Your task
Determine how many of the lines below hold the word "Adhes". Give the number and nothing else.

Available records
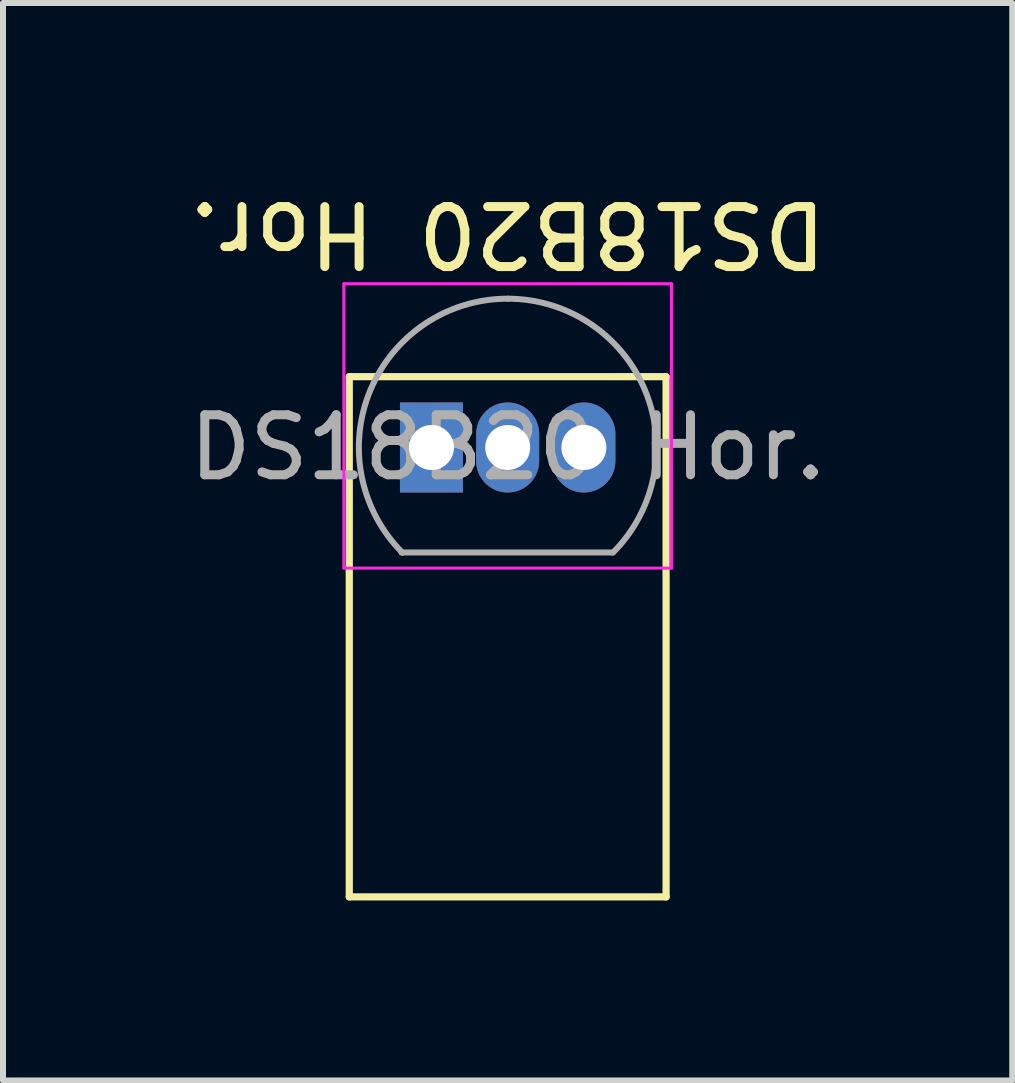
<source format=kicad_pcb>
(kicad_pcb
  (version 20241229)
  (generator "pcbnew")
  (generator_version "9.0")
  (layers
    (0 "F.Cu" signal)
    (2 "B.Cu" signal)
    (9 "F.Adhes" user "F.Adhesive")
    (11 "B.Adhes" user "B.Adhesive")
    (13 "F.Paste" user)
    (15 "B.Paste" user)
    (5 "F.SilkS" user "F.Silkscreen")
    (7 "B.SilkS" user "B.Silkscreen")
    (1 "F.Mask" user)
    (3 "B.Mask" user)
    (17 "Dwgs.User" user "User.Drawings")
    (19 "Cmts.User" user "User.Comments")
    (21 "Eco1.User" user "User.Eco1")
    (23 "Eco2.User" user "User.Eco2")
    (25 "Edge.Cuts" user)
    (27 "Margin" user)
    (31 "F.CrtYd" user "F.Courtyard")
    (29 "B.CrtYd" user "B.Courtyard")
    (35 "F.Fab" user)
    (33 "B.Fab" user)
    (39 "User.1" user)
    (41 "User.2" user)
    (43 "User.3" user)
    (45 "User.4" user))
  (footprint "DS18B20 Hor."
    (layer "F.Cu")
    (at 4.141 4.408)
    (property "Reference" "DS18B20 Hor." (at 1.27 -3.56 180) (unlocked yes) (layer "F.SilkS") (effects (font (size 1 1) (thickness 0.15))))
    (attr through_hole)
    (fp_line (start -1.37 -1.18) (end -1.37 7.49) (stroke (width 0.12) (type solid)) (layer "F.SilkS"))
    (fp_line (start -1.37 -1.18) (end 3.91 -1.18) (stroke (width 0.12) (type solid)) (layer "F.SilkS"))
    (fp_line (start -1.37 7.49) (end 3.91 7.49) (stroke (width 0.12) (type solid)) (layer "F.SilkS"))
    (fp_line (start 3.91 -1.18) (end 3.91 7.49) (stroke (width 0.12) (type solid)) (layer "F.SilkS"))
    (fp_line (start -1.46 -2.73) (end -1.46 2.01) (stroke (width 0.05) (type solid)) (layer "F.CrtYd"))
    (fp_line (start -1.46 -2.73) (end 4 -2.73) (stroke (width 0.05) (type solid)) (layer "F.CrtYd"))
    (fp_line (start 4 2.01) (end -1.46 2.01) (stroke (width 0.05) (type solid)) (layer "F.CrtYd"))
    (fp_line (start 4 2.01) (end 4 -2.73) (stroke (width 0.05) (type solid)) (layer "F.CrtYd"))
    (fp_line (start -0.5 1.75) (end 3 1.75) (stroke (width 0.1) (type solid)) (layer "F.Fab"))
    (fp_arc (start -0.483625 1.753625) (mid -1.021221 -0.949055) (end 1.27 -2.48) (stroke (width 0.1) (type solid)) (layer "F.Fab"))
    (fp_arc (start 1.27 -2.48) (mid 3.561221 -0.949055) (end 3.023625 1.753625) (stroke (width 0.1) (type solid)) (layer "F.Fab"))
    (fp_text user "${REFERENCE}" (at 1.27 0 180) (layer "F.Fab") (effects (font (size 1 1) (thickness 0.15))))
    (pad "1" thru_hole rect (at 0 0) (size 1.05 1.5) (drill 0.75) (layers "*.Cu" "*.Mask"))
    (pad "2" thru_hole oval (at 1.27 0) (size 1.05 1.5) (drill 0.75) (layers "*.Cu" "*.Mask"))
    (pad "3" thru_hole oval (at 2.54 0) (size 1.05 1.5) (drill 0.75) (layers "*.Cu" "*.Mask")))
  (gr_rect
    (start -3 -3)
    (end 13.821 14.958)
    (stroke (width 0.1) (type default))
    (fill no)
    (layer "Edge.Cuts")))
</source>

Expected answer
2